PASSAGE TO READ
--- --- ---
Soft Pumpkin Cookies

“To plow is to pray–to plant is to prophesy, and the harvest answers and fulfills.” – Robert G. Ingersoll

I might not agree with Ingersoll’s beliefs, but I like his quote about this harvest time of year. Whether you farm or simply have a garden with a few tomatoes, what is expressed is faith when that seed or plant goes into the ground. Having gardened this summer for the first time in years I felt like the backyard was a large, generous canvas. No more relegated to what herbs I could cram into pots in a small downtown Chicago balcony, I quickly planned for far more than even tightly-packed garden rows could hold. Even with good planning, it was a yard, after all. There was no room for sprawling vines.

Melons, squash and pumpkins were unfortunately relegated to the “get it at the farmer’s market” list. Yet I store squash in the basement and just like in a root cellar, it is a bounty for later. I like the taste of pumpkin, but hate cooking it. No matter what kind or size you buy, a pumpkin ends up being a difficult mess. I don’t even like carving them for Halloween.

I cheated with pumpkin recipes by using canned pumpkin after a simple discovery. I was reading the list of ingredients on a can of pumpkin and noticed it was a single word: pumpkin! What? No carrageenan? No BHT or BHA? No red or yellow number 5 or whatever number it is?

Imagine my shock when the Thanksgiving 2013 issue of Martha Stewart Living magazine made this shocking statement: “The cooked fresh pumpkin still couldn’t hold a candle to the smooth, dense puree from the can.” This is breaking news to us foodies. I’m not sure the mighty Martha Stewart–or her test kitchen minions–have ever admitted any kind of canned food is better.

But it’s true. If nothing else, the consistency of canned pumpkin is always reliable. With the real thing, unfortunately, it’s not. And you don’t have to deal with the pumpkin guts that have all the appeal of a slaughterhouse floor.
--- --- ---
THE DATA
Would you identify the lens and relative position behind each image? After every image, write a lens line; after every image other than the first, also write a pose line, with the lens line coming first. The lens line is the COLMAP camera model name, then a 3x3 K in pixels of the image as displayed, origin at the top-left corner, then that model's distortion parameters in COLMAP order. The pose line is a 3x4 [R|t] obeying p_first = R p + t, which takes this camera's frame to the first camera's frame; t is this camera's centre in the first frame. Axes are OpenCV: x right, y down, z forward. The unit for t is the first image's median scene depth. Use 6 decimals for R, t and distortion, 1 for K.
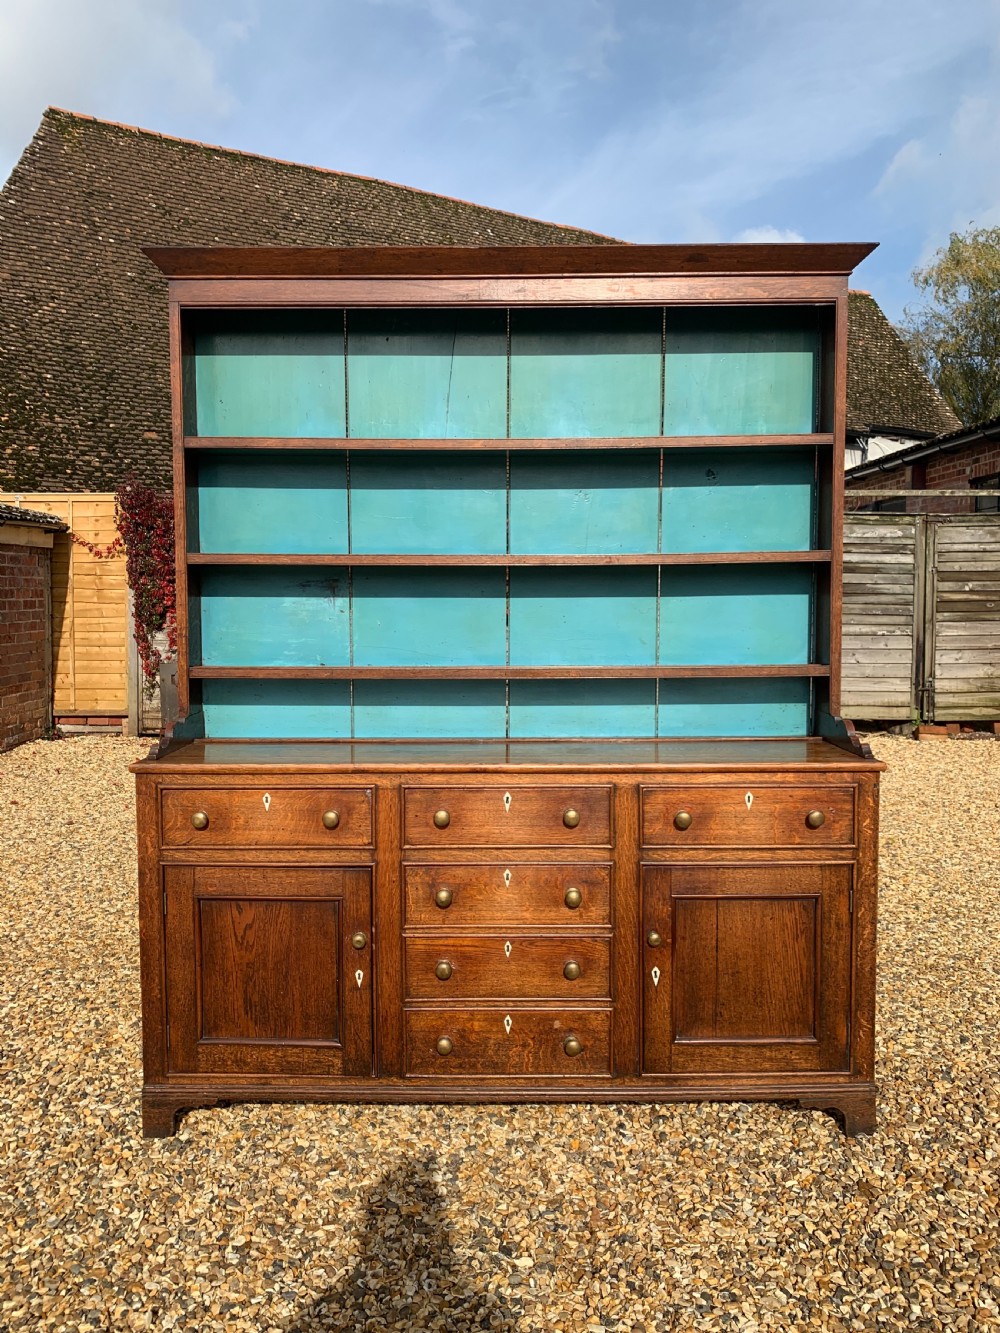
lens RADIAL K [[1011.7, 0, 502.6], [0, 1011.7, 658.4], [0, 0, 1]] dist [0.015832, -0.010344]
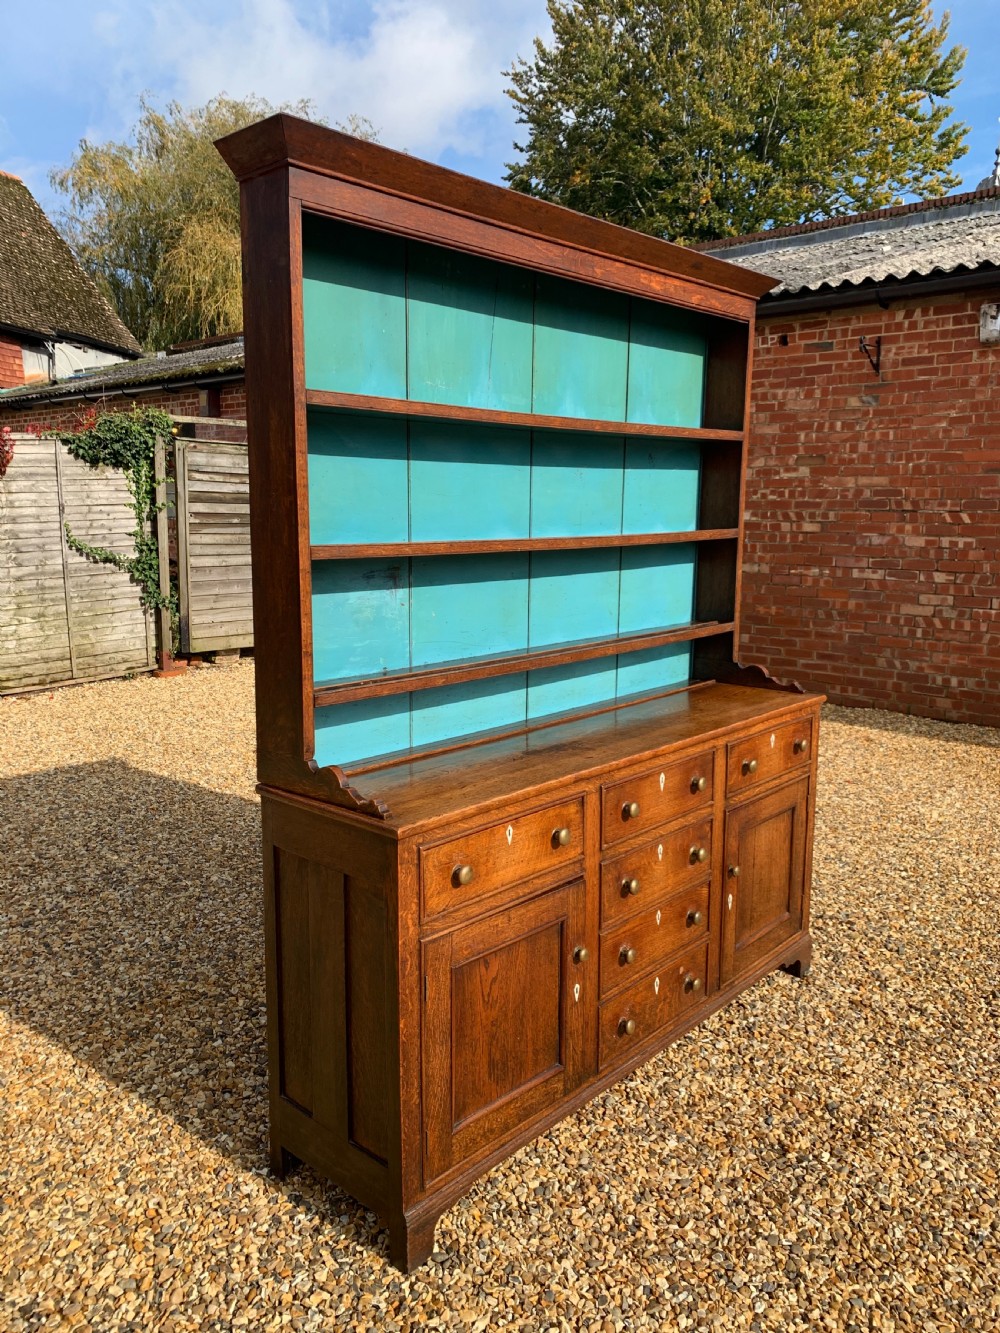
--- --- ---
WORK REQUEST 1
Rewrite the post on soft pumpkin cookies starting with "Imagine my shock" and going on through "a slaughterhouse floor.", putting "butcher shop floor" wherever "slaughterhouse floor" appears.
WORK REQUEST 2
Answer these questions from the post on soft pumpkin cookies.
(a) Where did the writer grow herbs before gardening in the backyard?
(b) What was the only ingredient listed on the can of pumpkin?
(c) Which magazine issue held the statement about cooked fresh pumpkin?
WORK REQUEST 3
Continue the post on soft pumpkin cookies from the point where it stops.
The material after the post on soft pumpkin cookies isn't needed for anything here.

EXERCISE RESULT 1
Imagine my shock when the Thanksgiving 2013 issue of Martha Stewart Living magazine made this shocking statement: “The cooked fresh pumpkin still couldn’t hold a candle to the smooth, dense puree from the can.” This is breaking news to us foodies. I’m not sure the mighty Martha Stewart–or her test kitchen minions–have ever admitted any kind of canned food is better.

But it’s true. If nothing else, the consistency of canned pumpkin is always reliable. With the real thing, unfortunately, it’s not. And you don’t have to deal with the pumpkin guts that have all the appeal of a butcher shop floor.

EXERCISE RESULT 2
(a) In pots on a small downtown Chicago balcony.
(b) Pumpkin.
(c) The Thanksgiving 2013 issue of Martha Stewart Living.

EXERCISE RESULT 3
Other than pumpkin pie, many pumpkin recipes seem to immediately disappear the day after Halloween. Pumpkin is still a holiday treat, but not everyone likes pumpkin pie.

So for a Thanksgiving treat, I tried pumpkin cookies. Many of the existing recipes have a bit of pumpkin and then a lot of other fattening cookie ingredients. I wanted more pumpkin. After different attempts, I was able to create a cookie that used half the butter and double the pumpkin. The trade-off is that since the cookie batter is somewhat like thick pancake dough, you can “drop” it onto the baking sheet like a drop cookie, but must press it down to a certain height because it will not settle on its own. This is a slightly sweet, satisfying cookie. You can frost these if you want sweet cookies.

The Great Pumpkin Patch, Boone County, IL

The Great Pumpkin Patch, Boone County, IL

Soft Pumpkin Cookies
Makes approximately 1 1/2 dozen

1/2 cup sugar
1/2 cup firmly packed brown sugar
1/2 cup butter, softened
1 cup canned pumpkin
1 teaspoon vanilla
1 egg white
1 cup all-purpose flour
1/2 teaspoon baking powder
1/2 teaspoon baking soda
1/2 teaspoon cinnamon
1/8 teaspoon salt
3/4 cup chopped walnuts
Optional: Sanding or coarse sugar

Preheat oven to 350 F. In a large bowl, combine sugars and butter. Beat until well-mixed. Add pumpkin, vanilla and egg. Blend fully. In a separate bowl, combine flour, baking powder, baking soda, cinnamon and salt. Mix thoroughly. Add flour mixture to wet mixture. Combine fully, add walnuts, and stir.

Spray a cookie sheet with baking spray. Drop dough by rounded teaspoonsful (about the size of a walnut, or ping-pong ball) on the cookie sheet about 1 inch apart. Press each of them down until they are about 1/2 to 3/4 inch thick. Optional: sprinkle each cookie with sanding or coarse sugar. Bake at 350 F for 12-14 min. Immediately remove from cookie sheets and place on cooling racks. Cookies will be soft.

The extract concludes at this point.